送走摄政王,宫中只剩下宫女太监,太医也回去抓药了。
楚肖一等摄政王出宫便挺尸诈起。
他头还有些晕,起来时眼前一阵乌黑,又栽回被褥里,整个四脚朝天,好在龙床不论是被褥还是床垫都十分柔软,也经得住他这么折腾。
缓过来后,他便主动更衣大摇大摆出了殿门。
守在门外的人一见他出来了,吓得“扑通”跪下,忙道:“陛下!您、您怎么出来了!?您这身体还没好呢!”
楚肖道:“朕要去大牢。”
不等那群太监宫女做出反应,他又道:“你们要是胆敢告诉摄政王,朕立刻命人割了们的舌头。”
他这话专门学以往看到过得电视剧里的人说的,还刻意往吓人的语气说,果然受用,那群小太监宫女头顿时摇的跟拨浪鼓似的,再也不敢说什么。
楚肖微微一笑,他就是掐着摄政王回府的点出门找人,哪怕摄政王此时得到消息也赶不过来。
从大殿一路摸到大牢,楚肖压根不熟悉地形,只找德顺带路,老太监走得慢,脚步颤颤巍巍地,楚肖跟在他身后。
一路上,主仆没有过多的话,楚肖却一直注意老太监的举动。
德顺,伺候过三朝皇帝,原主,原主的爹,原主的爷爷,如今已到风烛残年,在原文中,他是最忠心的仆人,他也是原主最亲爱的爷爷。
因为原主这一代有明长苏陪伴,而德顺自己身子骨确实不如当年,一方面原主也是为了他的身体着想,就没让他陪在身边。
这次楚肖去找明长苏原本是一个人去的,他凭着自己看文的记忆在脑中描绘地图,按照地图走,走着走着就迷路了。
还被德顺撞得巧。
德顺到没说什么,只是乐呵呵笑着,主动带在楚肖身前。
他们一个没问,一个没说,却都知晓要去哪里。
楚肖盯着德顺佝偻的背影,上前一步。
德顺正努力往前走,一只手忽然从身后扶住他,楚肖的声音在他身后响起道:“德公公,我扶你吧。
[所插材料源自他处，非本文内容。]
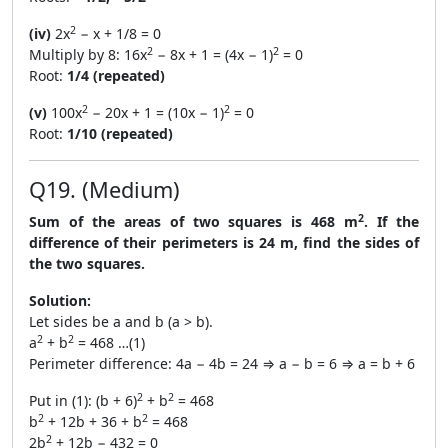
2
(iv)
2x
− x + 1/8 = 0
2
2
Multiply by 8: 16x
− 8x + 1 = (4x − 1)
= 0
Root:
1/4 (repeated)
2
2
(v)
100x
− 20x + 1 = (10x − 1)
= 0
Root:
1/10 (repeated)
Q19. (Medium)
2
Sum of the areas of two squares is 468 m
. If the
difference of their perimeters is 24 m, find the sides of
the two squares.
Solution:
Let sides be a and b (a > b).
2
2
a
+ b
= 468 …(1)
Perimeter difference: 4a − 4b = 24 ⇒ a − b = 6 ⇒ a = b + 6
2
2
Put in (1): (b + 6)
+ b
= 468
2
2
b
+ 12b + 36 + b
= 468
2
2b
+ 12b − 432 = 0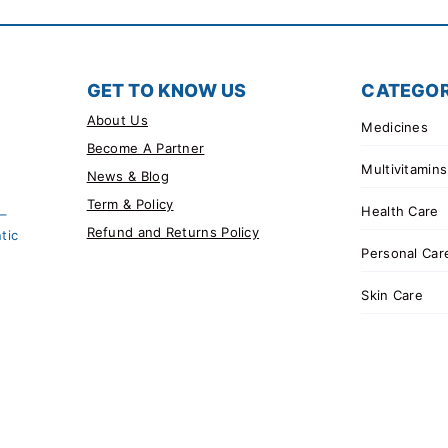
GET TO KNOW US
CATEGOR
About Us
Medicines
Become A Partner
Multivitamins
News & Blog
Term & Policy
Health Care
 –
Refund and Returns Policy
tic
Personal Car
Skin Care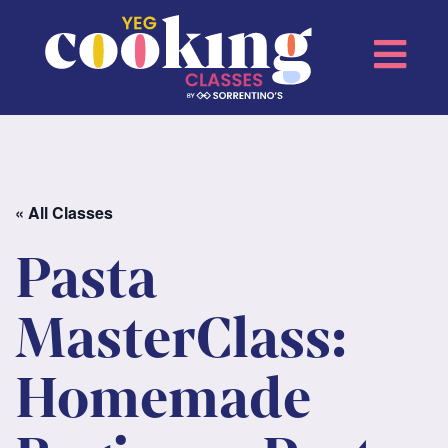
« All Classes
Pasta
MasterClass:
Homemade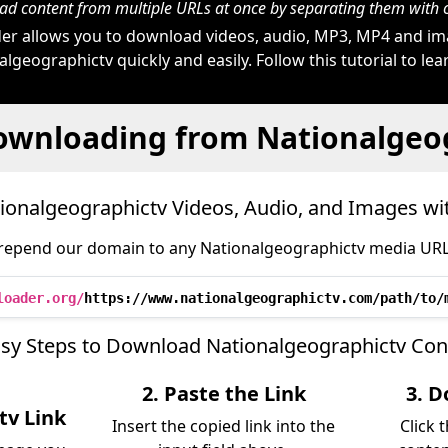
d content from multiple URLs at once by separating them wit
r allows you to download videos, audio, MP3, MP4 and i
lgeographictv quickly and easily. Follow this tutorial to le
ownloading from Nationalgeo
onalgeographictv Videos, Audio, and Images w
repend our domain to any Nationalgeographictv media URL l
loader.org/
https://www.nationalgeographictv.com/path/to/
asy Steps to Download Nationalgeographictv Con
2. Paste the Link
3. D
tv Link
Insert the copied link into the
Click 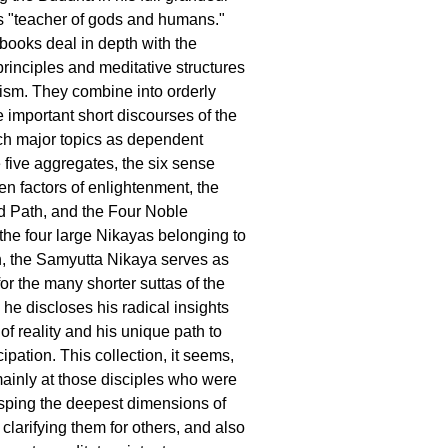
s "teacher of gods and humans."
 books deal in depth with the
principles and meditative structures
ism. They combine into orderly
e important short discourses of the
h major topics as dependent
e five aggregates, the six sense
en factors of enlightenment, the
d Path, and the Four Noble
he four large Nikayas belonging to
, the Samyutta Nikaya serves as
for the many shorter suttas of the
e discloses his radical insights
 of reality and his unique path to
ipation. This collection, it seems,
ainly at those disciples who were
sping the deepest dimensions of
clarifying them for others, and also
”
德顺道:“这……陛下万万不可啊,您折煞老奴了。”
楚肖道:“这有什么?”
原文中,原主除了明长苏外,唯独对德顺最尊敬,而这种尊敬是到骨子里的。
楚肖道:“德公公怕是忘了,我小时候还是你带大的,现在你老了,你牵着我的手走,现在我长大了,反过来牵你怎么了?不是应当的?”
德顺忙停下对楚肖叩首,又被楚肖拦住,他道:“诶,公公不必如此,就陪我走走就行,我想你陪我。”
五年前,原主登帝后和德顺生疏不少,今日这一牵,倒像是破了他们之间那层冰。
里面的帝王柔情散了出来,落在德顺眼里,老太监红了眼睛,他眼窝凹陷,眼球偏棕色,一双手颤颤巍巍地抹眼角,落在楚肖眼里,他也忍不住动容。
德顺见帝王撇开眼,深吸一口气,再转过来时,楚肖道:“我们走吧。”
一路上,德顺跟他说了这件事情的经过。
楚肖自晕了过去后便双眼发黑,不停抽搐,所有人看了都吓坏了,命太医诊治过来一看是中毒,看样子应该是吃下去的。
摄政王命人从这两天的吃食开始查起,结果在那天晚上的饭食里查到,那天的饭食是明长苏弄得带进殿内给楚肖吃。
摄政王顿时震怒,这才把明长苏打入大牢。
楚肖不敢相信。
这毒,发作时间还间隔一段的啊,再者,原文中是那个细作自己端上来给原主吃,怎么会成明长苏呢?
不对劲不对劲,这剧情和书里的稍稍有点偏差。
德顺道:“那明长苏虽是陛下的心腹,但摄政王说的不错,防人之心不可无,特别是照料陛下的人,此番老奴真的着实担心,万一哪一天老奴不在了,最挂念的便是陛下啊。”
德顺的手拍在楚肖的手背上,因为保持不稳定一直发抖,抖抖抖,楚肖抽出一只手盖住德顺的手。
他摇头道:“公公,此番应是弄错了。那日晚上的吃食,不不止我一人吃了,还有小明子,他也吃了。他吃的是我剩下的,如果我有问题,他也一样。”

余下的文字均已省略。